Big thumbs up to Steve at Brit stops. My book seemed to have got lost in the post, I informed Steve who popped another in the post straight away and it arrived this morning. Book looks brilliant too!

Steve.


----------



## aldra (Jul 2, 2009)

Mine came today

Aldr


----------



## bulawayolass (Jul 27, 2010)

In the shows they have HUGE signs up around (well at NEC they do) and shows where you are now and where you want to go


----------



## bulawayolass (Jul 27, 2010)

Oh and l am going to complain...l ordered mine this morning and it hasn't arrived yet!


----------



## Brock (Jun 14, 2005)

Am I missing out?

I've never thought about BritStops but I'm wondering whether I should now?

We fancy going out Saturday morning for a drive into the countryside, stopping at a pub for food and drink and perhaps staying overnight so I can have a pint without worrying about whether it affects my driving. Then pack up and go home the next day.

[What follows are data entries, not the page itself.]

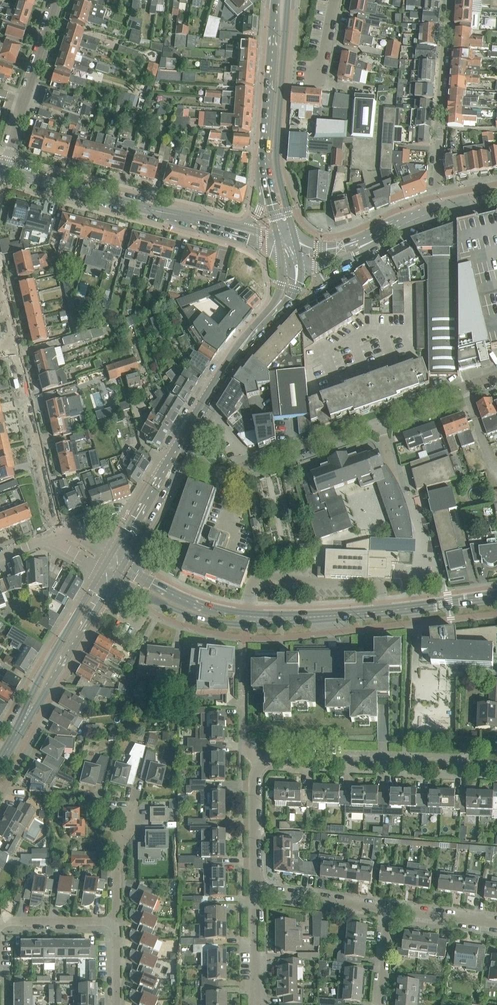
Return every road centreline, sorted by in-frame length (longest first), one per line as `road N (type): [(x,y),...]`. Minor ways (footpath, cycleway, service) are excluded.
road 1 (residential): [(235,470),(496,379)]
road 2 (tertiary): [(295,241),(276,160),(288,0)]
road 3 (tertiary): [(234,231),(3,171)]
road 4 (residential): [(496,766),(261,761)]
road 5 (tertiary): [(224,373),(109,559)]
road 6 (residential): [(432,212),(450,0)]
road 7 (tertiary): [(274,0),(262,162),(268,194)]
road 8 (unclassified): [(247,619),(261,575),(381,588),(385,612)]
road 9 (residential): [(53,519),(14,342)]
road 10 (residential): [(3,171),(56,0)]
road 11 (tertiary): [(102,572),(20,730)]
road 12 (tertiary): [(20,730),(112,578)]
road 13 (tertiary): [(112,578),(206,619),(247,619)]
road 14 (tertiary): [(247,619),(184,599),(120,565)]
road 15 (tertiary): [(247,619),(385,612)]
road 16 (residential): [(254,891),(254,773),(261,761)]
road 17 (residential): [(384,910),(254,891)]
road 18 (tertiary): [(120,565),(180,459)]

Am I right in thinking this is feasible with BritStops?


----------



## Kaytutt (Feb 5, 2013)

> Am I missing out?
> 
> I've never thought about BritStops but I'm wondering whether I should now?
> 
> ...


absolutely !


----------



## meavy (Jul 30, 2010)

Dead right, Brock.

You are missing out. £25 secures an invaluable guide to lots of places you can park up in, may of them pubs. And the 2014 guide is a real success.

If you are a Caravan Club member (and we won't be renewing our sub) you get your money back in one night away.

Most don't have dumping/fresh water/electric but they DO have hard standing so ideal for a winter's night away.

Courtesy expects you to patronise the establishment but that's no hardship. And you'll sleep really well after a good meal and a pint or two, with no driving home to worry about.


----------



## Stanner (Aug 17, 2006)

> In the shows they have HUGE signs up around (well at NEC they do) and shows where you are now and where you want to go


I was reluctant to point that out but, now you have - Exactly. :wink:

At least 2 in every Hall with a helpful list of exhibitors and their stand number underneath the map.


----------